A RESTAURANT WITH LEGACY AND NEW LIFEts in
It was with a glass of Steenberg’s prestige cuvee, 1682 Brut Chardonnay MCC, that we toasted the new-look restaurant Tryn named after Catharina Ras, who founded the estate in 1682. Losing three of her five husbands to mishaps in the wild, her feisty spirit is still lauded, and alive in the bold tones of the now contemporary restaurant.
Media and food writers gathered to celebrate chef Kerry Kilpin’s new challenge. In addition to now overseeing both restaurants she has returned from maternity leave to put this restaurant on the map. Having established herself at Bistro Sixteen82, where I personally have always loved her tapas, Tryn is where her love of global flavours has bigger plates on which to shine. I have no doubt that she will exceed expectations.
The bolder backdrop of the bar and red-and-jade private dining room are the other options, but the airy restaurant and outdoor seating is where diners will head when the sun shines. Only a media group will dub the seating ‘little pumpkins’ – small, pumpkin coloured and shaped upholstered chairs that draw your eye away from the many carefully considered, modern details before you feast them on the vineyards beyond.
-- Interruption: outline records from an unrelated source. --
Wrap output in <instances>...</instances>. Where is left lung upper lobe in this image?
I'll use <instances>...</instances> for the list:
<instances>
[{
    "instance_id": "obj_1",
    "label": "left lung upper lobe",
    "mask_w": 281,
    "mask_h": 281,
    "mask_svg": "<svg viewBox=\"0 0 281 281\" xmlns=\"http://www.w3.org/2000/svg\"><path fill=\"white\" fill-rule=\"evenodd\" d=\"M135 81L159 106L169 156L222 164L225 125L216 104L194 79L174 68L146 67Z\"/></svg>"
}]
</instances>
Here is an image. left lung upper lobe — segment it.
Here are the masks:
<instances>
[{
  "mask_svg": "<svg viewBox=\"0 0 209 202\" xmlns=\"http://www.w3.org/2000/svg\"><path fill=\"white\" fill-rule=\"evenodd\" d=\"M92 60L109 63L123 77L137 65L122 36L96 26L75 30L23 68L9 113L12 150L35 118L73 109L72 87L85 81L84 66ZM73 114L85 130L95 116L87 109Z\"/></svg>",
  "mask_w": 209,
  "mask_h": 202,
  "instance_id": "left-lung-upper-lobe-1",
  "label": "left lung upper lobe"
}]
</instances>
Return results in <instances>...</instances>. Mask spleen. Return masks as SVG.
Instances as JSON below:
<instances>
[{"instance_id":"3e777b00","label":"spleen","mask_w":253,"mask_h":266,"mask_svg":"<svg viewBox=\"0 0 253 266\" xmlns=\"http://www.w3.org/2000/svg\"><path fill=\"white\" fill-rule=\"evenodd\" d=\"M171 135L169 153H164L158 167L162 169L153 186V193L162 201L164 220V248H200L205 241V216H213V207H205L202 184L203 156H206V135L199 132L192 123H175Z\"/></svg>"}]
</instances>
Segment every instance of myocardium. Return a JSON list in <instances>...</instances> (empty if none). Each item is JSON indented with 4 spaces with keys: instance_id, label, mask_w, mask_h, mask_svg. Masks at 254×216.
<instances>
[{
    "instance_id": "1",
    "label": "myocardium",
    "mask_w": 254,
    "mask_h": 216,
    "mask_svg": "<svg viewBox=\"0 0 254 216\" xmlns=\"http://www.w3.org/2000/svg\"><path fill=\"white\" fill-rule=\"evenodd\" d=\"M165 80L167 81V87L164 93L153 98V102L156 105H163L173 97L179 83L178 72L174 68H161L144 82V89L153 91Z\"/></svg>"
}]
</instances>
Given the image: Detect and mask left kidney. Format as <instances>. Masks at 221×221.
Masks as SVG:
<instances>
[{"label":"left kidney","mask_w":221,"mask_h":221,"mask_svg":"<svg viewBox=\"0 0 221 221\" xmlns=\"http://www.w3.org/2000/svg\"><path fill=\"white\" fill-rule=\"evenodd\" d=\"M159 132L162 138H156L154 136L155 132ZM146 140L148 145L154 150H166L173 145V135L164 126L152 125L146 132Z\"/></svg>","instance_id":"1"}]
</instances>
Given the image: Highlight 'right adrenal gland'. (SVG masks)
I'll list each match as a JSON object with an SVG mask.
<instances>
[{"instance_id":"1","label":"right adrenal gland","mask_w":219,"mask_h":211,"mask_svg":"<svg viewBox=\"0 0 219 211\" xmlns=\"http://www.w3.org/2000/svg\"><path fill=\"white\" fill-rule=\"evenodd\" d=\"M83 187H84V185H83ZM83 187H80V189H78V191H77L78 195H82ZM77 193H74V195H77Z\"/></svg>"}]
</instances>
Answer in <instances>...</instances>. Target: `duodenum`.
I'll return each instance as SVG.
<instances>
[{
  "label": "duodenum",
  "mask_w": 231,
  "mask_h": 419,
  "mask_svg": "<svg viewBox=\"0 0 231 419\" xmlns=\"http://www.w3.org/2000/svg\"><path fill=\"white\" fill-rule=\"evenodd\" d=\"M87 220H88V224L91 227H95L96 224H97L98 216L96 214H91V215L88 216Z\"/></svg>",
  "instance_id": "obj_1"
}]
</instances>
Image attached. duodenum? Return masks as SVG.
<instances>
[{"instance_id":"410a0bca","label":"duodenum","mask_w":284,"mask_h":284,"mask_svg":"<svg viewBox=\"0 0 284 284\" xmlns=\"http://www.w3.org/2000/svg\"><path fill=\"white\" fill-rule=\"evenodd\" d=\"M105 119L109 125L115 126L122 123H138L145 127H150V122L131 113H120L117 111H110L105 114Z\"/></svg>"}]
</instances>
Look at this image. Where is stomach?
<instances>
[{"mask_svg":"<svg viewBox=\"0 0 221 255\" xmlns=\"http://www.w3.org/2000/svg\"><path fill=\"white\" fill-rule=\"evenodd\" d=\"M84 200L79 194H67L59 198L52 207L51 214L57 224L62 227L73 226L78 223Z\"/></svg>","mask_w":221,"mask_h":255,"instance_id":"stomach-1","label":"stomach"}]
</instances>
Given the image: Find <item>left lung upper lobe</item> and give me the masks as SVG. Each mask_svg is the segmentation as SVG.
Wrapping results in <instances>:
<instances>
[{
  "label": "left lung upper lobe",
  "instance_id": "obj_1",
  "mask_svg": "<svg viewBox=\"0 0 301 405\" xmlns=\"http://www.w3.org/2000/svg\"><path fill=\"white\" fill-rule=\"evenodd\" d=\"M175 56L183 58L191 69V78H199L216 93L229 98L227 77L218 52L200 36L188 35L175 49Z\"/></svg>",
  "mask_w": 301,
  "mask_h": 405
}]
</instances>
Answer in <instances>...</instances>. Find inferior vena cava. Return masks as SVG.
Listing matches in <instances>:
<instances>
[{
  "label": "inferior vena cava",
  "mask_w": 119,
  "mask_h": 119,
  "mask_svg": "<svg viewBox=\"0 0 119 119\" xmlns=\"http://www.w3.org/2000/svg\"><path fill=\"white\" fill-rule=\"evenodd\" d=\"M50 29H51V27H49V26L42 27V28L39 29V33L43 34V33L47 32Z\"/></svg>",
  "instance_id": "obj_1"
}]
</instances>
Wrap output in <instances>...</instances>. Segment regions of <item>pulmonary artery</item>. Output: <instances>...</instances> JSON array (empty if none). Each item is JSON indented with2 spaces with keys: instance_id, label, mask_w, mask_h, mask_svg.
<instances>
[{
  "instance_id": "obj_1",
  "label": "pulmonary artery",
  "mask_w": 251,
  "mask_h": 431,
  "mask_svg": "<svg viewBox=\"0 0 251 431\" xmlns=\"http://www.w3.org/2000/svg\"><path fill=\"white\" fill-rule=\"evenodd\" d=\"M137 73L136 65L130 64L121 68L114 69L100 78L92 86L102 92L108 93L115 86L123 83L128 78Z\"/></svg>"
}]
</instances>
We stood at the bar area, which is sure to be a popular sundowner spot, delighted to tick all the boxes of the start menu, served in tiny, bite-size portions. An array of flavours, each more piquant than the last, from oysters, scallops and prawns to a Caesar salad. Middle Eastern and Asian seasonings are discreetly evident in many of her dishes. I chose the ethically-sourced Cape bream as a main course, accompanied with a punchy aubergine parcel, butternut, coriander, harissa and rose petal.
My delightful table companions all ordered the warm chocolate and strawberry dessert with basil ice cream (small and delicate in plating yet rich in flavour) so I was noble and ordered the cheese dessert. A lot of sharing, oohs and aahs were the result.
We departed amidst compliments to the chef, with a bag of home-baked bread, cheese and pickles – more than I could manage for dinner that night! Happy to return, for breakfast, lunch or dinner, as it is open seven days a week.